[Dataset extract]
○ ○ ○ ○ ○
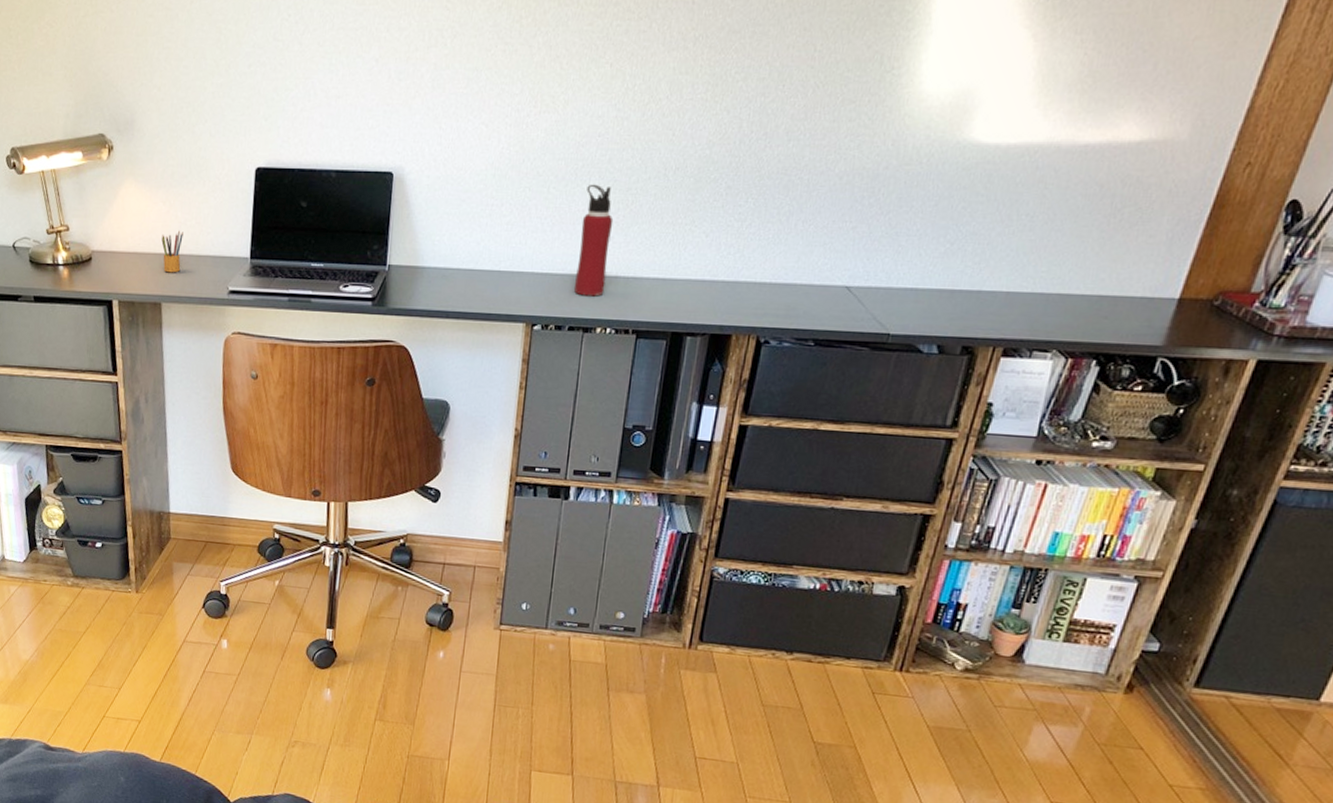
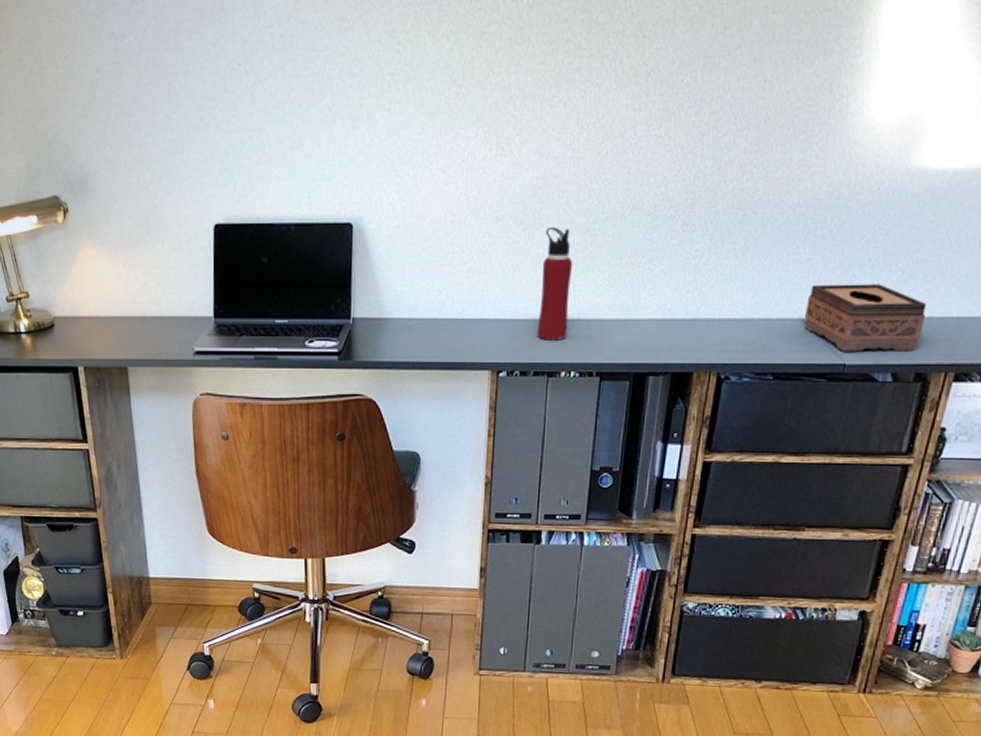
pencil box: present [161,230,183,273] -> none [123,292,145,336]
tissue box: none [848,252,975,323] -> present [804,284,926,352]

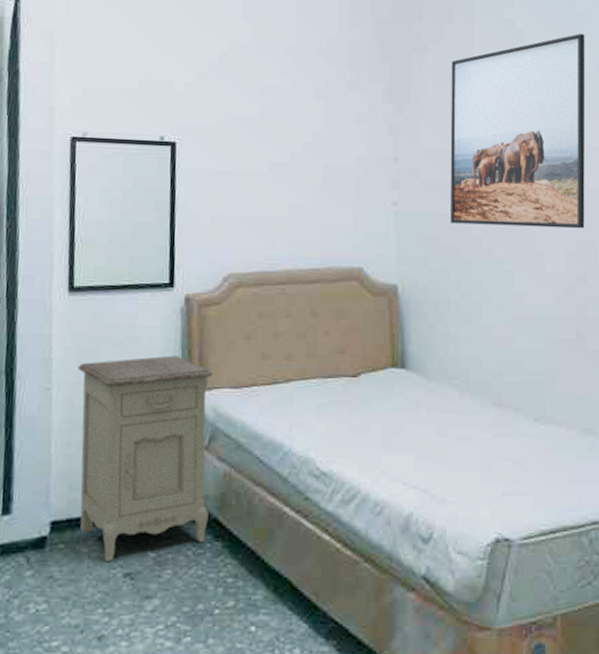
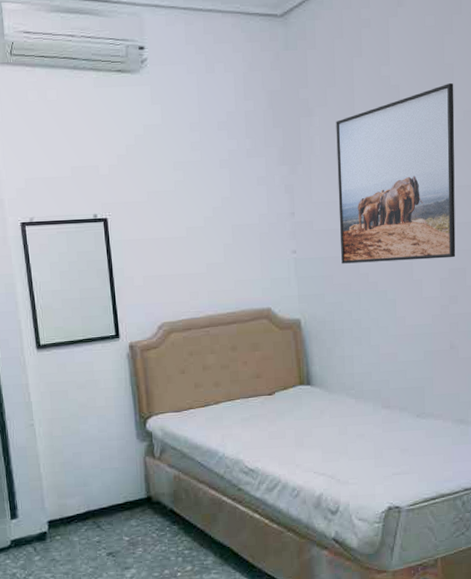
nightstand: present [77,355,212,563] -> none [52,391,166,546]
○ ○ ○ ○ ○
[Assigned task]
Every line above is to be returned exactly, with its pictures removed.

[Answer area]
pencil box: present [161,230,183,273] -> none [123,292,145,336]
tissue box: none [848,252,975,323] -> present [804,284,926,352]

nightstand: present [77,355,212,563] -> none [52,391,166,546]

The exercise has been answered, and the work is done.